___ DATASET RECORDS

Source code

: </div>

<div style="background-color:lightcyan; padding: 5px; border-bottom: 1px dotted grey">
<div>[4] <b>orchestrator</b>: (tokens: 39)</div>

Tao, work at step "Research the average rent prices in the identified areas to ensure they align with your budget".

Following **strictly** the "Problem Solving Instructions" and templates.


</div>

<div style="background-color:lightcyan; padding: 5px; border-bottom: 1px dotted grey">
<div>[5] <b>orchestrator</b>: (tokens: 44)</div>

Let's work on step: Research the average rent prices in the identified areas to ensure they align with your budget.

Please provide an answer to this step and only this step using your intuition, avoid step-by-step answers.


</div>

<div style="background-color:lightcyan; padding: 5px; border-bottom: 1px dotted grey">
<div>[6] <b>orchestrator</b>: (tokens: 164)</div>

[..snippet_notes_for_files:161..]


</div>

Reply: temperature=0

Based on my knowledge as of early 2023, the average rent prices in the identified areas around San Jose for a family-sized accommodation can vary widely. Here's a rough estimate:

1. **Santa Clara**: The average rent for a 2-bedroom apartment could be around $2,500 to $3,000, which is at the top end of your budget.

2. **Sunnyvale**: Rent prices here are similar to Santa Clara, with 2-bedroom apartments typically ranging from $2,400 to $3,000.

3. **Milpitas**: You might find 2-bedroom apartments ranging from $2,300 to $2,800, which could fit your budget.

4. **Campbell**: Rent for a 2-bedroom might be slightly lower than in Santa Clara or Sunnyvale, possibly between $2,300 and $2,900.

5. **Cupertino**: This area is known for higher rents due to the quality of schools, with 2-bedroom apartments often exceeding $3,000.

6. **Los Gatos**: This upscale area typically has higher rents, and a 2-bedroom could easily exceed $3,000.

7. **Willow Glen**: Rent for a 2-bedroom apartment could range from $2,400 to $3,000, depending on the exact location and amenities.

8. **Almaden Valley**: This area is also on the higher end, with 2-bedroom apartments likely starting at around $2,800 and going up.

______

**WRITTEN TASK**
Exactly the lines from the start of the entries through the one bearing "5. **Cupertino**: This" are to be output, with both ends included.

**ANSWER SECTION**
Source code

: </div>

<div style="background-color:lightcyan; padding: 5px; border-bottom: 1px dotted grey">
<div>[4] <b>orchestrator</b>: (tokens: 39)</div>

Tao, work at step "Research the average rent prices in the identified areas to ensure they align with your budget".

Following **strictly** the "Problem Solving Instructions" and templates.


</div>

<div style="background-color:lightcyan; padding: 5px; border-bottom: 1px dotted grey">
<div>[5] <b>orchestrator</b>: (tokens: 44)</div>

Let's work on step: Research the average rent prices in the identified areas to ensure they align with your budget.

Please provide an answer to this step and only this step using your intuition, avoid step-by-step answers.


</div>

<div style="background-color:lightcyan; padding: 5px; border-bottom: 1px dotted grey">
<div>[6] <b>orchestrator</b>: (tokens: 164)</div>

[..snippet_notes_for_files:161..]


</div>

Reply: temperature=0

Based on my knowledge as of early 2023, the average rent prices in the identified areas around San Jose for a family-sized accommodation can vary widely. Here's a rough estimate:

1. **Santa Clara**: The average rent for a 2-bedroom apartment could be around $2,500 to $3,000, which is at the top end of your budget.

2. **Sunnyvale**: Rent prices here are similar to Santa Clara, with 2-bedroom apartments typically ranging from $2,400 to $3,000.

3. **Milpitas**: You might find 2-bedroom apartments ranging from $2,300 to $2,800, which could fit your budget.

4. **Campbell**: Rent for a 2-bedroom might be slightly lower than in Santa Clara or Sunnyvale, possibly between $2,300 and $2,900.

5. **Cupertino**: This area is known for higher rents due to the quality of schools, with 2-bedroom apartments often exceeding $3,000.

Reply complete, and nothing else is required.